È tra gli ultimi se non l’ultimo lavoro di Arthur Schnitzler questo Fama tardiva (Guanda, 168 pagine, 16 euro), un racconto lungo dal passo misurato, dallo sguardo disincantato e impietoso, aggettivo questo che connota sempre una bella misura dello scrivere. D’altra parte il temperamento del medico-scrittore viennese non è mai venuto meno alla determinazione di leggere nel profondo dell’animo umano con la lucidità dell’anatomista o meglio del fisiologo, che studia funzioni e connessioni del sistema uomo. In questo caso poi l’oggetto dell’indagine è l’uomo scrittore, una tipologia particolare, su cui lo sguardo di Schnitzler si esercita in un non so quanto involontario “medico cura te stesso”.

La trama è semplice e si articola attorno alla vita quieta di un uomo che in gioventù è stato poeta, ha pubblicato una raccolta ormai dimenticata forse anche da lui, che ora guarda da una serena distanza il tempo perduto dell’ispirazione e quel senso di diversità di chi sente in sé il germe dell’artista. Poi di colpo qualcuno, un giovane poeta arrabbiato dell’indifferenza del mondo verso la sua opera e verso la poesia in genere, lo richiama alla sua antica vocazione, lo elogia come un grande e lo elegge a maestro di un gruppo di altri giovani artisti che rivendicano il diritto alla fama che il mondo, ignorante e distratto, nega loro. E Eduard Saxberger, il vecchio autore della raccolta Passeggiate, si trova al centro dell’attenzione di un circolo di intellettuali e artisti che lo considera il capofila di una rinascita della poesia e lo propone come il nome di maggiore attrazione per una serata di letture che dovrebbe scuotere la città dal suo torpore e sensibilizzare la stampa sui veri valori dell’arte.

Cop SchnitzlerNon voglio raccontare come si concludono questo breve romanzo e questa serata: nella strategia narrativa di Schnitzler le tessere del mosaico sono poste con cura a comporre un disegno illuminante. I caratteri dei singoli personaggi si profilano chiari, il palcoscenico della storia si accende e le zone d’ombra vengono snidate: Schnitzler profonde la sua arte introspettiva e con pochi, pacati tratti smaschera ipocrisie, inganni e soprattutto autoinganni. C’è il sottile argomento dell’età, su cui lo scrittore aveva lavorato ne Il ritorno di Casanova, meditazione profonda sulla decadenza, là affrontata con tragica lucidità, qui vista con pacatezza e disincanto, e vi affianca lo sguardo sulla vanità accecante dell’artista e sul suo egocentrismo. I due temi sono di peso ma la struttura su cui si appoggiano sembra alleggerirli: la cifra sorprendente di questo lungo racconto sta infatti nella mancanza di veleno, di acrimonia e recriminazione nell’animo del protagonista. In fondo alla disillusione, che estirpa la gramigna dell’illusione di un momento, riconosciamo uno sguardo lucido e positivo, che riconduce il concetto di fama a un saggio conosci te stesso, oltre che al senso di transitorietà.

◆ Compito da svolgere ◆
Prosegui la recensione di Fama tardiva partendo dopo la sua ultima frase.

◆ Dati in esame ◆
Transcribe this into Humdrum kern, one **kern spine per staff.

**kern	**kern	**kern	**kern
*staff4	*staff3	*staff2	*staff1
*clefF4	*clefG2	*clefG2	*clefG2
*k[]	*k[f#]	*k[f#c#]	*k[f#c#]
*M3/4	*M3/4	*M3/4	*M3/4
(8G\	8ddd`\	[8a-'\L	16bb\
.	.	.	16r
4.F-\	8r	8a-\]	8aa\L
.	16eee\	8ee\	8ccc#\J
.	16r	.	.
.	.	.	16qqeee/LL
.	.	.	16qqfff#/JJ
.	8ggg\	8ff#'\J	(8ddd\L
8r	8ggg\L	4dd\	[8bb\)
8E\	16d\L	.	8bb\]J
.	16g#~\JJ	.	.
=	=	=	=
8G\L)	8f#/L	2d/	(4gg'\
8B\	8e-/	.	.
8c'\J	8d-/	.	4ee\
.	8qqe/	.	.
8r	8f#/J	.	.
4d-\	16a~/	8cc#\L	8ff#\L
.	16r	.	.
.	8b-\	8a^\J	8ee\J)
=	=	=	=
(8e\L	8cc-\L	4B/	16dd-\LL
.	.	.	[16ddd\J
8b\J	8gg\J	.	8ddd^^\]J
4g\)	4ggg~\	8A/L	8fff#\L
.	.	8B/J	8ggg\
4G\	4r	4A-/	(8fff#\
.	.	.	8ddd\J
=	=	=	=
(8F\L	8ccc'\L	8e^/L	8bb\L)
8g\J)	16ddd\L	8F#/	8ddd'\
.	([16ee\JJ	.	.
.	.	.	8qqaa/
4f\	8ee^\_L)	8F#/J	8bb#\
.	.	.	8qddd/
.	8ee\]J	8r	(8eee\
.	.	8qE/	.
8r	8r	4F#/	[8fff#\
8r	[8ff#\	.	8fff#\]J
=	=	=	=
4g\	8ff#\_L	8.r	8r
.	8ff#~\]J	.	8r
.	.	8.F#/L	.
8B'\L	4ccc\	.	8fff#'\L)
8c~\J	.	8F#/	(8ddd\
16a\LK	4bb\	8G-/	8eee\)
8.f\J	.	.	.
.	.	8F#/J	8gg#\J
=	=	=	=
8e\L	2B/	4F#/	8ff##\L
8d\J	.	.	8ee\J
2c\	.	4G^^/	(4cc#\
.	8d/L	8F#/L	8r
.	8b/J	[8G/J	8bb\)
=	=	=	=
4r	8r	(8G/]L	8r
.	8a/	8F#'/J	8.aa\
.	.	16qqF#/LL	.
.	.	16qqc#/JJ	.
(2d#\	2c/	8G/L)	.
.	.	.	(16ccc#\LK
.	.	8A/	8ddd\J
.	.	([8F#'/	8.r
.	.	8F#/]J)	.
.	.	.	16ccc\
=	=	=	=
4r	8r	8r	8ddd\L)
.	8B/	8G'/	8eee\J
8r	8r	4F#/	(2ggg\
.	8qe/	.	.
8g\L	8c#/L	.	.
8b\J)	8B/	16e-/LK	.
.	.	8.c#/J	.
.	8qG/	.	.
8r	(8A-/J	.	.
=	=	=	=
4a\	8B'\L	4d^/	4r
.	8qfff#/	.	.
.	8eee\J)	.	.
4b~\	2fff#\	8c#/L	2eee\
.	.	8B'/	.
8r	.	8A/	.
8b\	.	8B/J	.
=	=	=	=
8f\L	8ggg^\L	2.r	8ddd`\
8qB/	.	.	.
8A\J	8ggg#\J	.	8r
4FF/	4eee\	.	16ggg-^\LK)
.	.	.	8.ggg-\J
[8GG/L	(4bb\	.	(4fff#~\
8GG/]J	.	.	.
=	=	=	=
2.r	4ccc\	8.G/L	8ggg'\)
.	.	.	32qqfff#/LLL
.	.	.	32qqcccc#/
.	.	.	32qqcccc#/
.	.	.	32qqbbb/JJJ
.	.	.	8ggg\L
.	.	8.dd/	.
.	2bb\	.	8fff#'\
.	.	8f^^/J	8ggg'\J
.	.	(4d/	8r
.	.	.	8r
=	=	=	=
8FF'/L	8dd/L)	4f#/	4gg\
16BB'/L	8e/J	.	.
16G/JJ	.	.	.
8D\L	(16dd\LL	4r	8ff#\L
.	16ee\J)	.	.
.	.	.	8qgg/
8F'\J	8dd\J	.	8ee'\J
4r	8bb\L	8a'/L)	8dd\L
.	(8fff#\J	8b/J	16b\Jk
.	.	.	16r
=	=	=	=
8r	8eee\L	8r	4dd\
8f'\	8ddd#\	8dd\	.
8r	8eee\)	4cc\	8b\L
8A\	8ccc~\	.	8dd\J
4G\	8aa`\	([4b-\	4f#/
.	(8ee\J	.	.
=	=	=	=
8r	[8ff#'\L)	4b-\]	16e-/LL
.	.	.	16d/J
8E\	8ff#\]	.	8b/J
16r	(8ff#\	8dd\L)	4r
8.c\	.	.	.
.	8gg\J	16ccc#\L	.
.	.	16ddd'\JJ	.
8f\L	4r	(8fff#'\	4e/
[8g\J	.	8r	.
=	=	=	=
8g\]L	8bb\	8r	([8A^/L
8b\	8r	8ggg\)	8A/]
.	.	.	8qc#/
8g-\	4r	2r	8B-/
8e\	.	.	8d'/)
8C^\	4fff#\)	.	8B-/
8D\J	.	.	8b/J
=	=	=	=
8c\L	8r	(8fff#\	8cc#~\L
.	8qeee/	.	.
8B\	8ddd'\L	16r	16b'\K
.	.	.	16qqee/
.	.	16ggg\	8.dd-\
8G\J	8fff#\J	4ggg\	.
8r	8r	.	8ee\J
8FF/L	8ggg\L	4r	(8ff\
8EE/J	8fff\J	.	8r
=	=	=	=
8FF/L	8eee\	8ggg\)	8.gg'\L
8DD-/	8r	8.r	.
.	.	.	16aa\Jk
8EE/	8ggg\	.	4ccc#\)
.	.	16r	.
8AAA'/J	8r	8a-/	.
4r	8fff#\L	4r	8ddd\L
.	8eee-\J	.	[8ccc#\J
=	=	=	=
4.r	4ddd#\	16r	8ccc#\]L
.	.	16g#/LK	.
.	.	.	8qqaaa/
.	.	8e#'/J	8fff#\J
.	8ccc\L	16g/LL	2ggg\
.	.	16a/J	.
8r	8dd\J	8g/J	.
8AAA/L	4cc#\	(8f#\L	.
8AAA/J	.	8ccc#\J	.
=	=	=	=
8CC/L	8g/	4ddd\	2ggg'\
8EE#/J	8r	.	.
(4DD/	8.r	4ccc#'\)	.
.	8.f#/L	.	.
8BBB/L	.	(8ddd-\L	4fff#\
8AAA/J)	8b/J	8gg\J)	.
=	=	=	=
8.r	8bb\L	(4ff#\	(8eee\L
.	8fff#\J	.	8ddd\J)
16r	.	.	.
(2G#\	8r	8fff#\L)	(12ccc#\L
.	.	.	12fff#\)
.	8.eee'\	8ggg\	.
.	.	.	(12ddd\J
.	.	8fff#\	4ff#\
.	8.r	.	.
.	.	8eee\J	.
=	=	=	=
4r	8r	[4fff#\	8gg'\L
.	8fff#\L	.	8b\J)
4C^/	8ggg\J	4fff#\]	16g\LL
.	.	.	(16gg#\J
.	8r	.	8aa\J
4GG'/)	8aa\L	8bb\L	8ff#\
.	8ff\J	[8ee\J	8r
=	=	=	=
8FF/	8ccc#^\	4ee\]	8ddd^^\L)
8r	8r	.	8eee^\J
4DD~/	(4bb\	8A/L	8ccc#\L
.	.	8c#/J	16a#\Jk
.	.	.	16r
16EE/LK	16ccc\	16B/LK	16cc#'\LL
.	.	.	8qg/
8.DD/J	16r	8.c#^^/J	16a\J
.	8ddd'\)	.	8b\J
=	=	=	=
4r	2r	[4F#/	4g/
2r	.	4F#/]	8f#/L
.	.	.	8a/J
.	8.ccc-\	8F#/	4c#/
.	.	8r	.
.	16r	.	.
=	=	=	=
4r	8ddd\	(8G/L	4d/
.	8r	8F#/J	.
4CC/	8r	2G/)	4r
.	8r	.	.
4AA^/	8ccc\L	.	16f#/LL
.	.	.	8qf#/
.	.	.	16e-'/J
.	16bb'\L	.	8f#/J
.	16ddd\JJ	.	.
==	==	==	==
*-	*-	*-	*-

◆ Esercizio svolto ◆
Senza addentrarci nel canto dei superbi nel purgatorio di Dante (non è mondan rumore altro ch’un fiato/ di vento…), nella pagina di Schnitzler prende corpo l’autocoscienza che toglie la maschera della vanità. Nessuna intenzione di allungarci una lezione di morale sul concetto di modestia, che a volte è un’arma a doppio taglio in questo scorcio di società fine ‘800. La traccia di un possibile romanzo a chiave, in cui si delinea la società viennese nel suo ultimo tempo felice, raccontata per schizzi di figure che potremmo riconoscere, da Hofmannsthal a Hermann Bahr allo stesso Schnitzler, non è di per sé una ragione sufficiente di questo racconto: è vero che l’autore ha avuto davanti a sé modelli interessanti, ha lavorato di ritratti e autoritratti, il che rende sociologicamente e storicamente attraenti la trama e l’analisi dei diversi caratteri. Ma è anche vero che mentre, in uno stile lieve e scorrevole, accompagna passo a passo il lettore dentro un ambiente colto e autoreferenziale, gli illustra anche la parte più piccolo borghese e in fondo più grossolana della Vienna del suo tempo, forse quella che faceva inferocire Karl Kraus. Tra due mondi, quello del caffè dei poeti e quello della trattoria dei prosaici, Schnitzler traccia una demarcazione, ma non dà un giudizio di valore, o meglio, se mai pende dalla parte della gente comune verso cui torna il vecchio Saxberger, non più poeta, ma di certo uomo libero.